In the present study, gait characteristics from 171 community-dwelling older adults were evaluated to determine their predictive ability for future falls. Out of 171 participants, 127 participants’ 10-m gait data was used to train the classification model (Tables 3, 1a). In this sample of participants, 25 (19.7%) individuals experienced at least two falls in a year. The trained models were then blind tested on 44 participants who were followed-up for 6-months for falls (Table 1b, c). The test set (44 participants) was isolated during the whole process of training to serve the purpose of blind testing. In this sample of participants, 9 (20.4%) individuals experience their falls during this period. Participants who fell at 6-month follow-up had less confidence in flexibility and had significantly less intake of vitamin D than their non-falling counterparts at baseline (Table 1c). Additionally, the results indicated 26.6% of falls occurred in the afternoon and 33.3% of falls in the evening, whereas about 13.3% in late night and early morning. About 38.4% of indoor falls occurred in the bedroom and about 15.3% of falls occurred on the stairs while 42% of outdoor falls occurred on sidewalks and about 14% occurred in the yard area.

Linear and non-linear gait and postural stability features of the participants from the training-data-set are already published27,41. In these studies, statistically significant increase in postural sway and gait instability were observed for fallers as compared to their non-falling counterparts. Participants were classified as a “faller” if they experienced two or more falls in the past one year.
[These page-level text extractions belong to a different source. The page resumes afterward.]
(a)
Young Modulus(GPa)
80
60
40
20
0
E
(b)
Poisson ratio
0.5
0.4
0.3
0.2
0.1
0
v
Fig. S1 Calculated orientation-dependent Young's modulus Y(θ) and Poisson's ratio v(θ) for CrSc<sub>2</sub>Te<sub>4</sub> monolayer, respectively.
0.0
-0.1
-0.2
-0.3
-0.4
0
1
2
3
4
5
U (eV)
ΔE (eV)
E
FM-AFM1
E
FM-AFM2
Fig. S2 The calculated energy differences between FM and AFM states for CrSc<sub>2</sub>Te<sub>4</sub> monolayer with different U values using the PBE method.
Training data set consisted of 127 participants (Table 1a) and testing data set consisted of 44 participants (Table 1b, c).

### Performance measures

Three machine-learning experiments were conducted with a different strategy (feature engineering (i.e., principal component (PC) analysis) versus no feature engineering) and different data inputs (linear or nonlinear features versus a combination of linear and nonlinear features). Six metrics were used to evaluate the performance: accuracy, specificity, sensitivity, F1 score (harmonic mean of precision and sensitivity), Matthew’s correlation coefficient (MCC)56,57, and AUC. AUC, derived from ROC (Receiver Operating Characteristics) curve, has been used to evaluate the predictive ability of learning algorithms. AUC has a higher degree of consistency and discrepancy comparing to accuracy. Huang et.al, demonstrated empirical evaluations and a formal proof to establish that AUC is indeed statistically consistent and more discriminating than accuracy58. MCC has been used as a measure of the quality of binary (two-class) classifications in healthcare applications. MCC is a metric to represent a correlation coefficient between the observed and predicted binary classifications.
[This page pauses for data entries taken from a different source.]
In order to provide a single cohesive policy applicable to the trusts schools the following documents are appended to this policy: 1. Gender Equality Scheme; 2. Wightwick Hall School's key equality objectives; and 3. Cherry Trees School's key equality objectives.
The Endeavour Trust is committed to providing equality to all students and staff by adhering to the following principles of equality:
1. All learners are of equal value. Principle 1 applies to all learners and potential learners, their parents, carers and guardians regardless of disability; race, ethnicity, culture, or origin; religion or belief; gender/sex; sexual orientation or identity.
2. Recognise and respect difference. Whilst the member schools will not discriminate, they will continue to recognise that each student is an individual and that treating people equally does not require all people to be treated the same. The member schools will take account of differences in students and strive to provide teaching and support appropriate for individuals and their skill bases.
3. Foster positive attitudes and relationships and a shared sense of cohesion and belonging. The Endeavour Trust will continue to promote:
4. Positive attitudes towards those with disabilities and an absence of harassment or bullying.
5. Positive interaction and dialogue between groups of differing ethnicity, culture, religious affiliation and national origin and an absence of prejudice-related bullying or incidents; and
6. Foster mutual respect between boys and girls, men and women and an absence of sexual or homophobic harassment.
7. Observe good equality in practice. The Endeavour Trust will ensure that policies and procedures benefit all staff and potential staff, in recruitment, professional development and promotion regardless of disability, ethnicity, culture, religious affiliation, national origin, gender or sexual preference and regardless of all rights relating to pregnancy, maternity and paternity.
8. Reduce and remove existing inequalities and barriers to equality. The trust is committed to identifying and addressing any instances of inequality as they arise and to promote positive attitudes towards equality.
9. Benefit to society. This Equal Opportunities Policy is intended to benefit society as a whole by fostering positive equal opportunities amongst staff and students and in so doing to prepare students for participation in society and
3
## Experiment I: Random forest base model development, validation and blind testing

In experiment I, 58 gait parameters (either linear or nonlinear gait variables—please see the Methods section for description of these variables) were used as the input variables of RF classifier. Three hundred sixty-five trees and one feature at each split was used to build the random forest model using the data from 127 participants. The model was then blind tested on the 44 participants. The performance was 71.8 ± 7.0% of accuracy, 53.3 ± 11.5% of sensitivity, and 76.6 ± 11.6% of specificity when using only the linear gait variables. On the other hand, using nonlinear variables, we found an accuracy of 61.4 ± 3.2%, the sensitivity of 86.7 ± 4.7%, and specificity of 54.9 ± 4.8%. While the base model with input as linear variables had good accuracy, low sensitivity limits the clinical utility of this model.
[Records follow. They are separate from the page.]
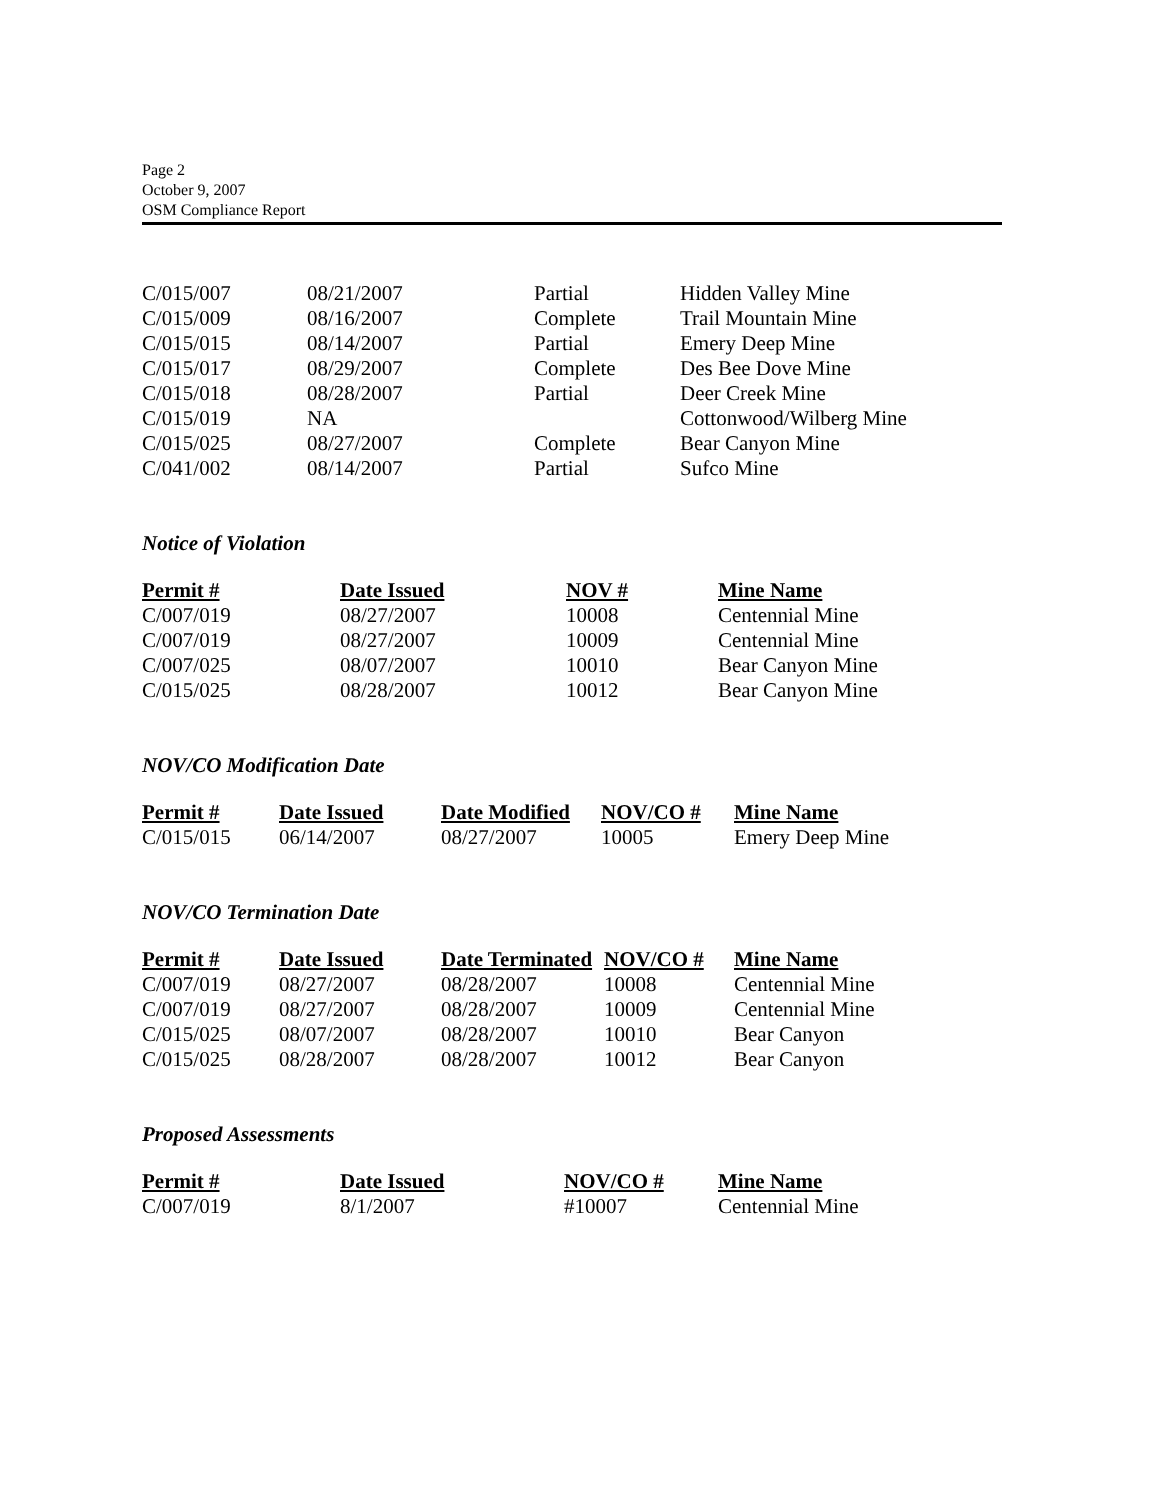Page 2
October 9, 2007
OSM Compliance Report
| C/015/007 | 08/21/2007 | Partial | Hidden Valley Mine |
| C/015/009 | 08/16/2007 | Complete | Trail Mountain Mine |
| C/015/015 | 08/14/2007 | Partial | Emery Deep Mine |
| C/015/017 | 08/29/2007 | Complete | Des Bee Dove Mine |
| C/015/018 | 08/28/2007 | Partial | Deer Creek Mine |
| C/015/019 | NA | | Cottonwood/Wilberg Mine |
| C/015/025 | 08/27/2007 | Complete | Bear Canyon Mine |
| C/041/002 | 08/14/2007 | Partial | Sufco Mine |
Notice of Violation
| Permit # | Date Issued | NOV # | Mine Name |
| --- | --- | --- | --- |
| C/007/019 | 08/27/2007 | 10008 | Centennial Mine |
| C/007/019 | 08/27/2007 | 10009 | Centennial Mine |
| C/007/025 | 08/07/2007 | 10010 | Bear Canyon Mine |
| C/015/025 | 08/28/2007 | 10012 | Bear Canyon Mine |
NOV/CO Modification Date
| Permit # | Date Issued | Date Modified | NOV/CO # | Mine Name |
| --- | --- | --- | --- | --- |
| C/015/015 | 06/14/2007 | 08/27/2007 | 10005 | Emery Deep Mine |
NOV/CO Termination Date
| Permit # | Date Issued | Date Terminated | NOV/CO # | Mine Name |
| --- | --- | --- | --- | --- |
| C/007/019 | 08/27/2007 | 08/28/2007 | 10008 | Centennial Mine |
| C/007/019 | 08/27/2007 | 08/28/2007 | 10009 | Centennial Mine |
| C/015/025 | 08/07/2007 | 08/28/2007 | 10010 | Bear Canyon |
| C/015/025 | 08/28/2007 | 08/28/2007 | 10012 | Bear Canyon |
Proposed Assessments
| Permit # | Date Issued | NOV/CO # | Mine Name |
| --- | --- | --- | --- |
| C/007/019 | 8/1/2007 | #10007 | Centennial Mine |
## Experiment II: Random forest model with feature engineering

In the second experiment, we applied the feature engineering process. As the first step, an unsupervised feature selection was applied to remove the potential risk of source discrepancy between training and test dataset. Among 58 variables, four variables were removed from this step. As a result, 32 linear and 22 nonlinear variables were used in the PC analysis. Using 99% variability covering as the guideline, 16 PCs from linear variables and 18 PCs from nonlinear variables were derived, respectively. The RF model on the 16 linear PCs achieved an overall 61.4 ± 3.2% accuracy, 86.7 ± 4.7% sensitivity, 54.9 ± 4.8% specificity. The RF model on the 18 nonlinear PCs achieved an accuracy of 74.8 ± 5.5%, sensitivity of 80.8 ± 11.5% and specificity of 73.4 ± 9.5%. The comparisons of Experiment I and Experiment II on linear gait features and nonlinear gait features are summarized in Table 2 to show the advantages from the feature engineering process.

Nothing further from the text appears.